Set up the integral that uses the method of cylindrical shells to find the volume V of the solid obtained by rotating the region bounded by the given curves about x = 4. y = 3x^4, y = 0, x = 2

To find the volume using the method of cylindrical shells, you can use the formula for volume as:

V = 2 * pi * Integral from a to b of [r(y) * h(y)] dy

Here, you have the equations y = 3x^4 and y = 0, and x = 2.

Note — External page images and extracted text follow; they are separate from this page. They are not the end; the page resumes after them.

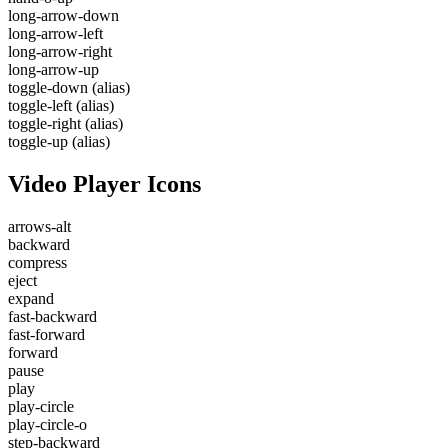
long-arrow-down
long-arrow-left
long-arrow-right
long-arrow-up
toggle-down
(alias)
toggle-left
(alias)
toggle-right
(alias)
toggle-up
(alias)
Video Player Icons
arrows-alt
backward
compress
eject
expand
fast-backward
fast-forward
forward
pause
play
play-circle
play-circle-o
step-backward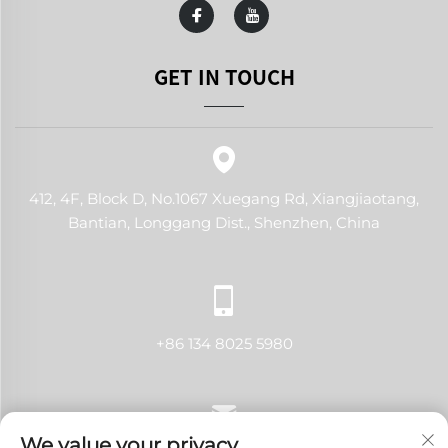
GET IN TOUCH
412, 4F, Block D, No.1067 Xuegang Rd, Xiangjiaotang,
Bantian, Longgang Dist., Shenzhen, China
+86 134 8025 5980
We value your privacy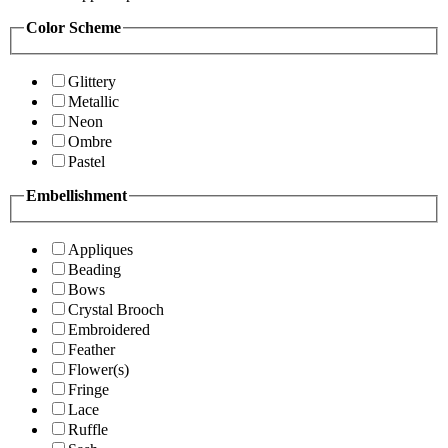
Color Scheme
Glittery
Metallic
Neon
Ombre
Pastel
Embellishment
Appliques
Beading
Bows
Crystal Brooch
Embroidered
Feather
Flower(s)
Fringe
Lace
Ruffle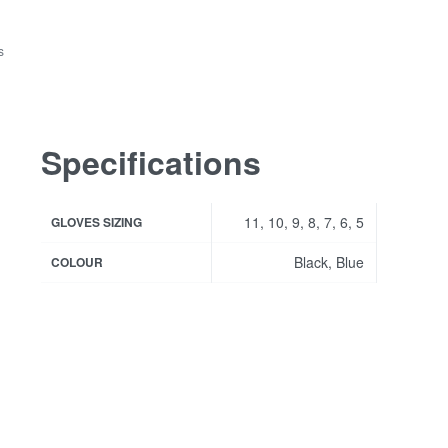
s
Specifications
11, 10, 9, 8, 7, 6, 5
GLOVES SIZING
Black, Blue
COLOUR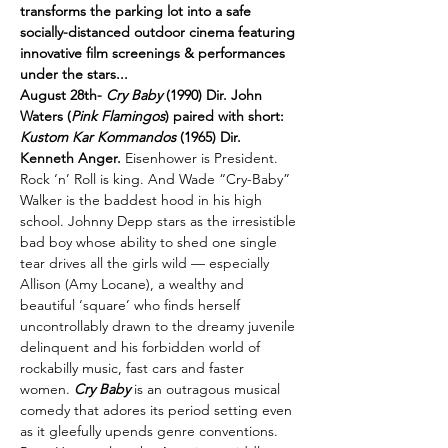
transforms the parking lot into a safe 
socially-distanced outdoor cinema featuring 
innovative film screenings & performances 
under the stars...
August 28th- 
Cry Baby
 (1990) Dir. John 
Waters (
Pink Flamingos
) paired with short: 
Kustom Kar Kommandos
 (1965) Dir. 
Kenneth Anger. 
Eisenhower is President. 
Rock ‘n’ Roll is king. And Wade “Cry-Baby” 
Walker is the baddest hood in his high 
school. Johnny Depp stars as the irresistible 
bad boy whose ability to shed one single 
tear drives all the girls wild — especially 
Allison (Amy Locane), a wealthy and 
beautiful ‘square’ who finds herself 
uncontrollably drawn to the dreamy juvenile 
delinquent and his forbidden world of 
rockabilly music, fast cars and faster 
women. 
Cry Baby 
is an outragous musical 
comedy that adores its period setting even 
as it gleefully upends genre conventions.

1. r(y) is the distance from the axis of rotation x=4 to the shell, which is |4 - x|. Since y = 3x^4, x = (y/3)^(1/4). So r(y) = |4 - (y/3)^(1/4)|.
2. h(y) is the height of the shell, which corresponds to dx. To find dx, you differentiate y = 3x^4 to get dy/dx = 12x^3. Then, dx = dy / (12x^3) = dy / (12 * (y/3)^(3/4)).
3. The limits of integration a and b would be y=0 to y=48 (because when x=2, y = 3*2^4 = 48).

Put it all together, and you'd integrate from y=0 to y=48 the function:

2 * pi * |4 - (y/3)^(1/4)| * (dy / (12 * (y/3)^(3/4)))

After solving this integral, you'll get the volume V.